Work instructions :: If a line below falls between the line with "2. regular el at" and the line with "Мирового метеорологического центра", or is one of those two, output it exactly; output nothing else and no pictures.

..............................

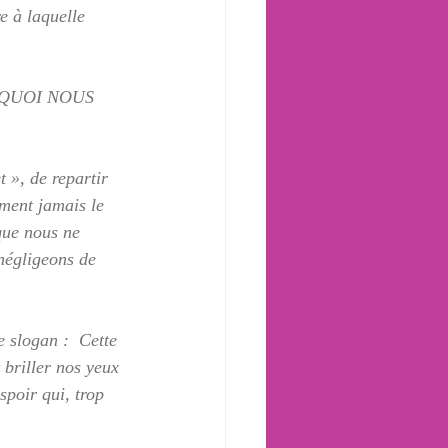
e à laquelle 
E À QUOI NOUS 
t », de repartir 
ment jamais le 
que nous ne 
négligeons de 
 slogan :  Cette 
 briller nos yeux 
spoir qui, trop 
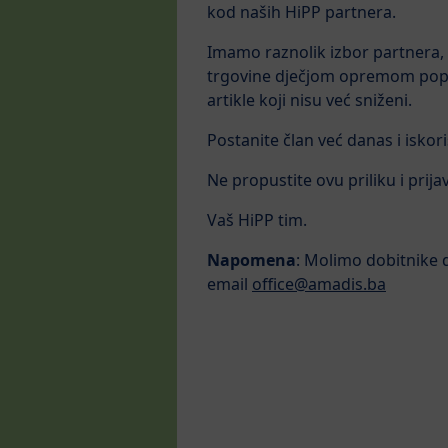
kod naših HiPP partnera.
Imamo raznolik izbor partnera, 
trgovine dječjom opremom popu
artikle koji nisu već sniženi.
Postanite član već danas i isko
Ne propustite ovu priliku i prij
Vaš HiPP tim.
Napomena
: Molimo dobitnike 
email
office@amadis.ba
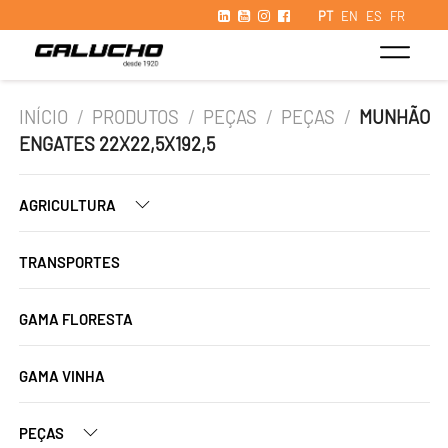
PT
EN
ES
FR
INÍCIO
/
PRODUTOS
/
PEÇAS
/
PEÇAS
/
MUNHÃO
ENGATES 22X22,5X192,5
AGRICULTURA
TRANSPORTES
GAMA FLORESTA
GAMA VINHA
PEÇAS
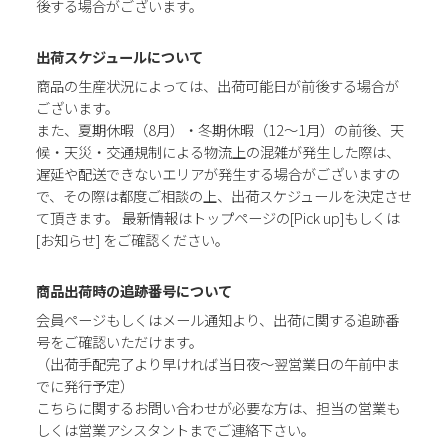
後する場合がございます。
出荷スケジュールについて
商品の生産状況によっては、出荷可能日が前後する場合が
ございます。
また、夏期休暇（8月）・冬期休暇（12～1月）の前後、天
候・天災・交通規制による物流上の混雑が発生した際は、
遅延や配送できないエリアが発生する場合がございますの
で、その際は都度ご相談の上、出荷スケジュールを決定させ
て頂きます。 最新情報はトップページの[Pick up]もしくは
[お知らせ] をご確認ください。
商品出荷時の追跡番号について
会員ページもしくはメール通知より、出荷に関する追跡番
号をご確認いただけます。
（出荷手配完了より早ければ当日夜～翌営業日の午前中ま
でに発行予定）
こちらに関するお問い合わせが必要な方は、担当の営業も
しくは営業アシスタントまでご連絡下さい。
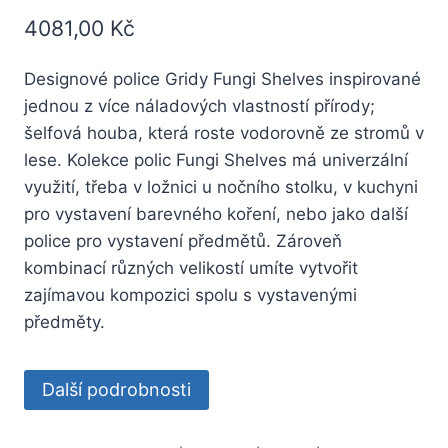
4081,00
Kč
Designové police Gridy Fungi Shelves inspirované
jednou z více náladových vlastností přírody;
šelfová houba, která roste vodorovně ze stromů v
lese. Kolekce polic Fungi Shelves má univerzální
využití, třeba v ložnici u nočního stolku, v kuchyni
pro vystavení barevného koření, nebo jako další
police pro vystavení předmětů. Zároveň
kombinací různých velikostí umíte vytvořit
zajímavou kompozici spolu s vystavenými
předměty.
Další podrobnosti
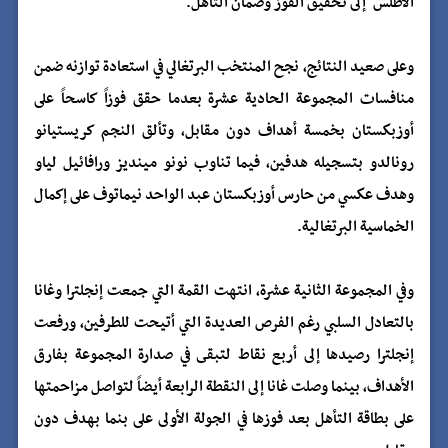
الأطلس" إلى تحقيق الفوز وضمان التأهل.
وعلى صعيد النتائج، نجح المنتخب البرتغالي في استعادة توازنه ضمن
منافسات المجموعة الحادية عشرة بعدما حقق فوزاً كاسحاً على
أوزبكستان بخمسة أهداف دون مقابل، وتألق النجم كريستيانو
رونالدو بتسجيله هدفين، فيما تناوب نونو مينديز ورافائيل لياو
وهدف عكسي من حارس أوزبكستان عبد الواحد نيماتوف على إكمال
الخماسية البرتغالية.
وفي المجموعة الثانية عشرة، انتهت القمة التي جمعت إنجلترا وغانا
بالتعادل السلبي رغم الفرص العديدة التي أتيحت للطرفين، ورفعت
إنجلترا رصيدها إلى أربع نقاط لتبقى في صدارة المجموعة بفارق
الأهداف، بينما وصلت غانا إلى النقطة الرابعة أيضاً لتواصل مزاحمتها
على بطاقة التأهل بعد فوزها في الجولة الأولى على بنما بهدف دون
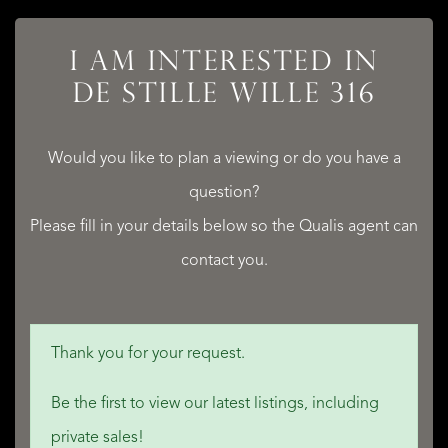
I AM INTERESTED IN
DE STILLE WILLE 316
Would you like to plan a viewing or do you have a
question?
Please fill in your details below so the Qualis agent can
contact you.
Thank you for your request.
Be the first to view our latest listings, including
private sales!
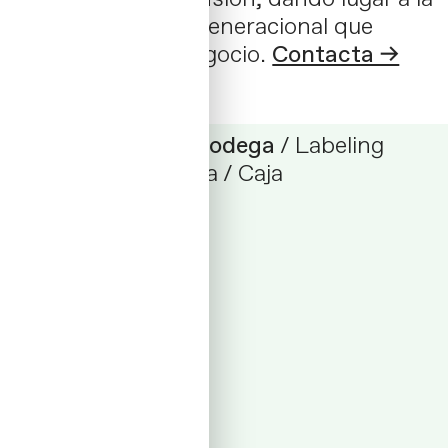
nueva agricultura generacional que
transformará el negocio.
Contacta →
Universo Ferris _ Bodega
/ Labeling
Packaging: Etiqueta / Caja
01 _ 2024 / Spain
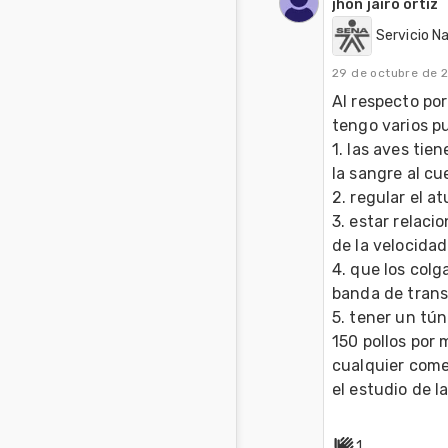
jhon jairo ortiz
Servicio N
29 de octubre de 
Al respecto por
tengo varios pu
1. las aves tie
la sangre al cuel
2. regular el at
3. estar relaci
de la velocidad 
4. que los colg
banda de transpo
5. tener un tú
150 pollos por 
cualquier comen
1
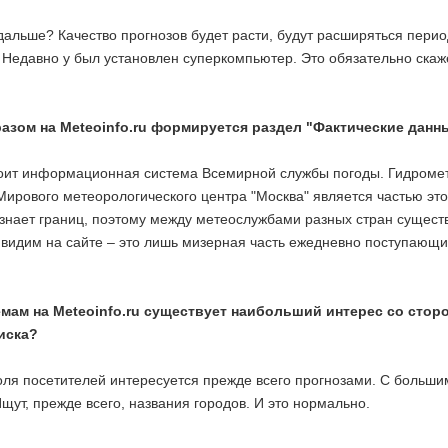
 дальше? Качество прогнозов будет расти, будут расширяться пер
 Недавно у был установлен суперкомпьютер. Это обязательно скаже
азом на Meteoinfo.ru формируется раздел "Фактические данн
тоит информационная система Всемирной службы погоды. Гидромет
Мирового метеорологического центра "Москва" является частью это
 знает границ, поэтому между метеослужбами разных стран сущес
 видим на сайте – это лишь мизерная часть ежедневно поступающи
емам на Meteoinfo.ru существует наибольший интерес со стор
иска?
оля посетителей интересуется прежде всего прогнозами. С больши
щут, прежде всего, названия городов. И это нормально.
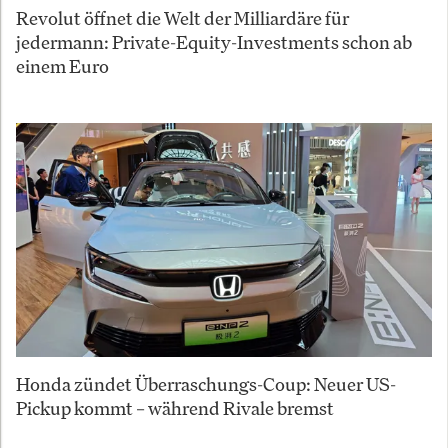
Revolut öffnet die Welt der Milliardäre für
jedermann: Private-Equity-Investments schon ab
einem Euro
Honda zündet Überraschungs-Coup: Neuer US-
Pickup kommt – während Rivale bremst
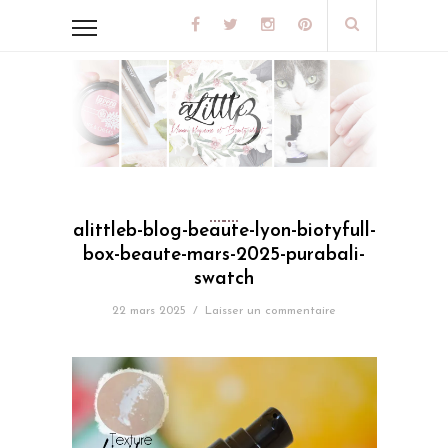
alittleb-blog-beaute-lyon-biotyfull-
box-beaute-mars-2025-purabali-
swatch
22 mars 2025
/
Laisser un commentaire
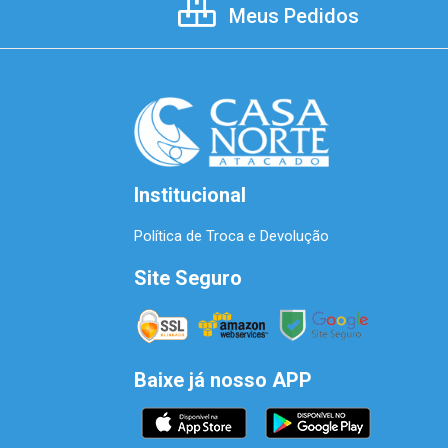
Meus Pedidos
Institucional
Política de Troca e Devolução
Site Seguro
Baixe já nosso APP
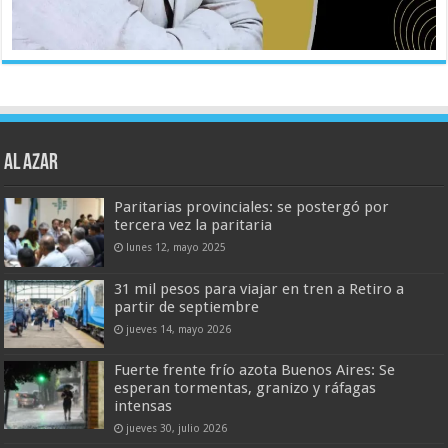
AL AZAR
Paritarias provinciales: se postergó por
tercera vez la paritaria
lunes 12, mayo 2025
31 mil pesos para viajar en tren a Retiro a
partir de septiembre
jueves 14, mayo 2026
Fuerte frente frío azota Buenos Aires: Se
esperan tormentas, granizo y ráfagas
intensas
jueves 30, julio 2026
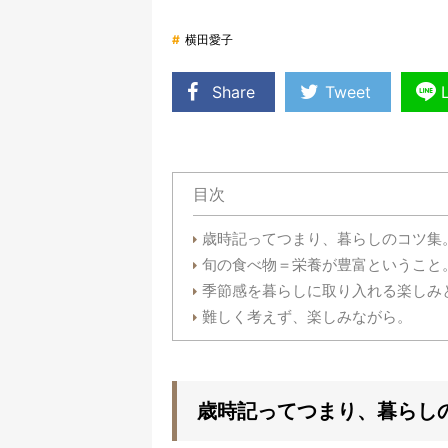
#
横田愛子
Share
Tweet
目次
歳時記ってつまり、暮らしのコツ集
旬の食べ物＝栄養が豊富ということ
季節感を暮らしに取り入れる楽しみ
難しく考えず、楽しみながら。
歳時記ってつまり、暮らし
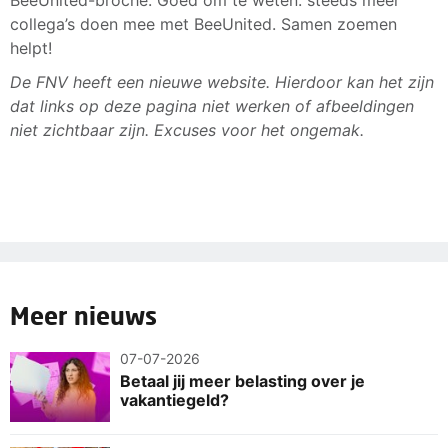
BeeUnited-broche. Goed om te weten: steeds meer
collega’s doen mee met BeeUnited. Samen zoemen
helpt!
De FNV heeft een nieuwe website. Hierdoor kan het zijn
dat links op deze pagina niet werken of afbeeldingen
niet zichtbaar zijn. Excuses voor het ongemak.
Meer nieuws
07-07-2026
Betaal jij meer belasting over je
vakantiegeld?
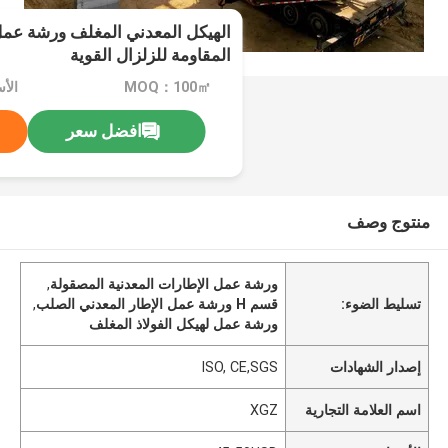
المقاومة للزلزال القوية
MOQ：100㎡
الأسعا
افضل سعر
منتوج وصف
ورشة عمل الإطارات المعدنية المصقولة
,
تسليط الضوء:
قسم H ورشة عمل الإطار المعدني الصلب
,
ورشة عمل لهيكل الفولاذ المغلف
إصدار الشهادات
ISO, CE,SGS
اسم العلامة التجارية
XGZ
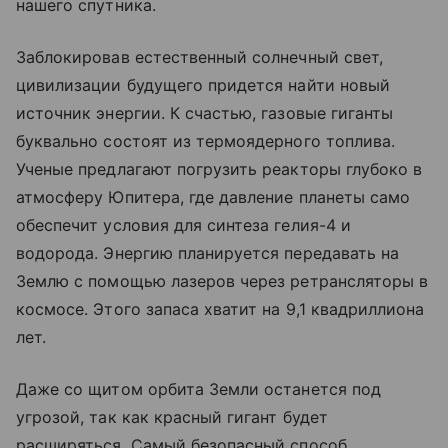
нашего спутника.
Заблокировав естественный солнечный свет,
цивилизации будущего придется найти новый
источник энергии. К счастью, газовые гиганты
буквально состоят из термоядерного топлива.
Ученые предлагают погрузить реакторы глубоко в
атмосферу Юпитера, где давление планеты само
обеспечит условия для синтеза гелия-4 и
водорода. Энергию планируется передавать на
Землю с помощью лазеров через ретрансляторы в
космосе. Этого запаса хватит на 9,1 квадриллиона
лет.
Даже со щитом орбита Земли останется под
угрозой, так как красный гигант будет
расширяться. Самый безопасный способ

..............................

Answer for the task ::
2. regular el at
3. estar relaci
de la velocidad 
4. que los colg
banda de transpo
5. tener un tú
150 pollos por 
cualquier comen
1
 дальше? Качество прогнозов будет расти, будут расширяться пер
 Недавно у был установлен суперкомпьютер. Это обязательно скаже
азом на Meteoinfo.ru формируется раздел "Фактические данн
тоит информационная система Всемирной службы погоды. Гидромет
Мирового метеорологического центра "Москва" является частью это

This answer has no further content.